Extracted text:
+++

Using cohort analysis to fix misleading product metrics
Why mixing users in your North Star (product) metric can be a bad idea
Content
The Problem
- The Boring North Star Metric
- The Challenge with Creating a Good Metric
- How North Star Metric Turns Bad: Mixing Users in the Denominator
Cohort Analysis Deepdive
Toward a More Holistic Approach
- Alternative Approach 1: Simple Composite Metric (an Okay Approach)
- Alternative Approach 2: Replace your North Start metric with (shocking!) Two or More Metrics
- Overall Approach: Holistic Business Views
- Beyond Cohort: Other Confounding Factors
The Boring North Star Metric
After spending time defining and tracking metrics to monitor your product health, it can be discouraging to look at your dashboard every month and never find anything useful.
Many Product North Star metrics look something like the chart below - kinda random most of the time.

+++

Stored data entries:
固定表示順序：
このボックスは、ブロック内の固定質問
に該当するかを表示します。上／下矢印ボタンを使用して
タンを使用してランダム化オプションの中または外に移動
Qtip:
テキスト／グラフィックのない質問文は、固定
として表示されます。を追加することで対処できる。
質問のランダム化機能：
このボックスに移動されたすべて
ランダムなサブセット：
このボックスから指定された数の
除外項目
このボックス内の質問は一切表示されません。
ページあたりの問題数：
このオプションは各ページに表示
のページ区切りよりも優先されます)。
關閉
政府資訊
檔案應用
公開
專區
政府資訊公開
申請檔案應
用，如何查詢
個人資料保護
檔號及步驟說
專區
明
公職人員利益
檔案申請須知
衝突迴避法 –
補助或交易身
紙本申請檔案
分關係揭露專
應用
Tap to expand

+++

Assigned task:
Copy the article on cohort analysis and product metrics above word for word, from its title through its last line.

Exercise output:
Using cohort analysis to fix misleading product metrics
Why mixing users in your North Star (product) metric can be a bad idea
Content
The Problem
- The Boring North Star Metric
- The Challenge with Creating a Good Metric
- How North Star Metric Turns Bad: Mixing Users in the Denominator
Cohort Analysis Deepdive
Toward a More Holistic Approach
- Alternative Approach 1: Simple Composite Metric (an Okay Approach)
- Alternative Approach 2: Replace your North Start metric with (shocking!) Two or More Metrics
- Overall Approach: Holistic Business Views
- Beyond Cohort: Other Confounding Factors
The Boring North Star Metric
After spending time defining and tracking metrics to monitor your product health, it can be discouraging to look at your dashboard every month and never find anything useful.
Many Product North Star metrics look something like the chart below - kinda random most of the time.